- **PASSAGE PROVIDED**
..............................

So dinnertime usually consists of the following: either I will make pasta for them; or they will sit at the table looking miserable till I’ve served me and DH, then ask if they can go and make toast, so I have to let them - can’t exactly force them to sit there with empty plates till we’ve finished.

Part of the problem is that I am inconsistent. Sometimes I make them pasta alongside what I’m making for me and DH; at other times, if it’s something time-consuming I’ve made, I will really resent having to get a second meal on the table as well. So I’ll get hissy about it because I’m so fed up with the whole thing, and it is obvious to the kids that I’m cheesed off at having to make a second meal. Or thirdly, they will just make themselves toast. Reading this back it sounds such a horrible situation and I suppose it is. And I’m well aware I’m largely to blame, but still feel: I’ve been chopping and peeling for over an hour; why the hell should I make another meal??

I have tried SO many things over the years. I have tried to get them involved in the cooking process but they’re not interested unless it’s baking cakes. I have tried putting small blobs of different kinds of foods with their pasta on the plate, to let them try them at their own pace (and left them to it, not nagged them!); I have plonked big bowls of each food in the middle of the table for everyone to help themselves ... but they don’t. Nothing works. DD’s overall nutrition I’m not so worried about as she does eat plenty of different kinds of fruit, always has - but DS has whittled down the fruit he eats to, now, nothing. No fruit at all - only orange juice. He used to have apples but they come home every day uneaten in his packed lunch. It feels like I’m goading him to even put one in at all, but what the hell else will he eat? For lunch at school he now has a ham sandwich and water. There’s no point putting in fruit, yogurts, cereal bars, and I’m certainly not going to add crisps or chocolate.

I give them multivitamins every day as a kind of insurance policy, but it’s just not the way I wanted to feed my kids. The only things they truly get enthusiastic about if I tell them what’s for tea, is my homemade pizza, or Mexican (I throw this together with all the dips - make fresh guacamole and salsa etc - and let people help themselves). But in fact, DD’s version of the “mexican” is simply the plain tortilla filled with grated cheese. So that obviously doesn’t count. DS does, amazingly, go for the fresh guacamole, but it’s not something I can make every bloody day just to get something green into him, and whenever I’ve tried to serve it as part of another dish he says it tastes “different” and won’t eat it anyway! Oh, and the only other thing they love hearing will be on the menu is roast potatoes. But DP’s version takes over an hour so, again, is not something we can make every day. And anyway, if that’s part of dinner, that’s still the only bit they will eat - they need to be trying the quiche, or the fish, or whatever, that goes WITH the roast potatoes but no, that is their entire meal.

I don’t know how we got into this, I just know I need to go right back to the beginning and start the whole thing again. But I don’t know how. Specifically, I don’t know how to make the hour before dinner more fun and pleasant, when they ask me what’s for tea. After that, it’s all just such a downer as they know it’s another night eating pasta or toast for them. I know I need to be more cheerful but I also don’t want to dismiss the way they feel, either. Any tips would be gratefully received.

..............................

- **DATASET SECTION**
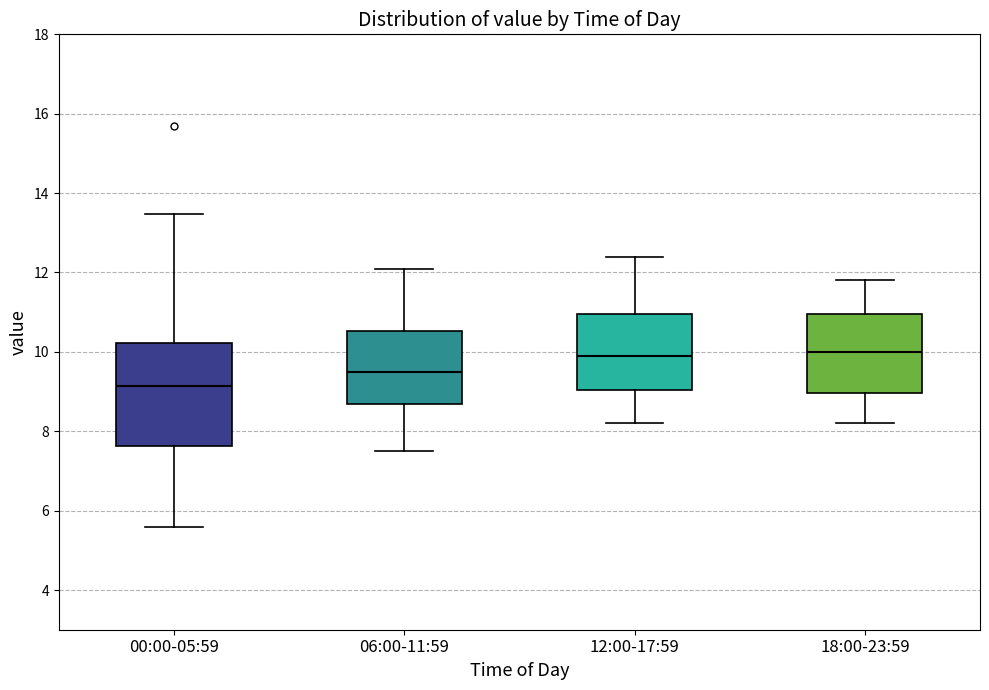

Which box is the tallest, from its lower edge to its upper edge?

00:00-05:59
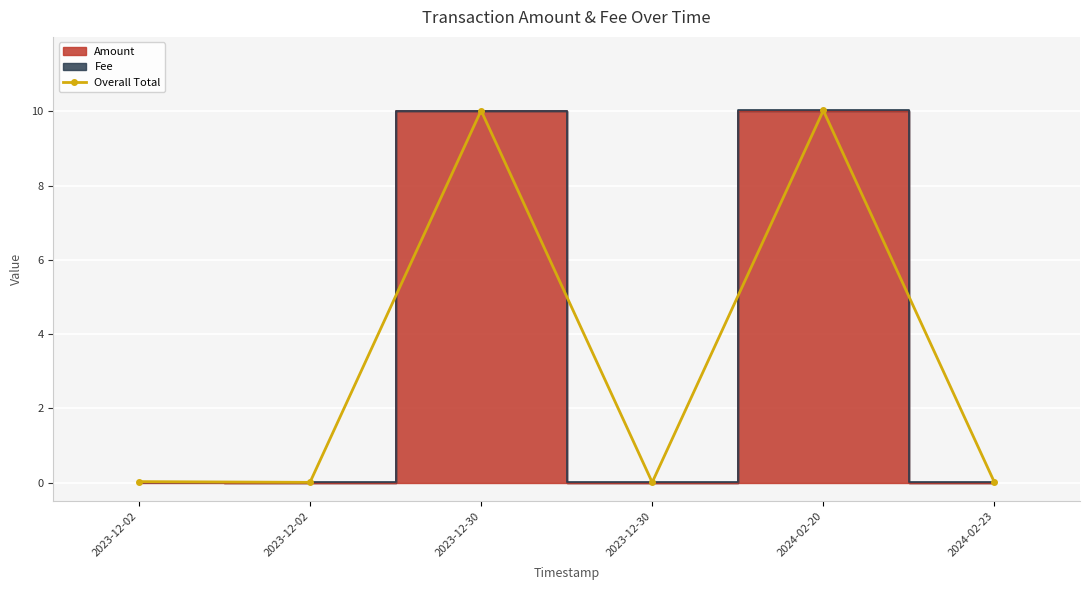

Is this an area chart (filled region under the line)?

No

..............................

- **LIST OF TASKS**
1. Answer these questions about the post on children's dinnertime, one line each:
(a) While the adults are being served, what do the children ask if they can go and make?
(b) What does the son now have for lunch at school?
(c) What does the writer give the children every day as a kind of insurance policy?
2. Rewrite the part of the post on children's dinnertime starting at "I don’t know how we" and ending at "be gratefully received.", putting "upbeat" in place of "cheerful".

- **RESPONSES TO THE EXERCISE**
1.
(a) Toast.
(b) A ham sandwich and water.
(c) Multivitamins.

2.
I don’t know how we got into this, I just know I need to go right back to the beginning and start the whole thing again. But I don’t know how. Specifically, I don’t know how to make the hour before dinner more fun and pleasant, when they ask me what’s for tea. After that, it’s all just such a downer as they know it’s another night eating pasta or toast for them. I know I need to be more upbeat but I also don’t want to dismiss the way they feel, either. Any tips would be gratefully received.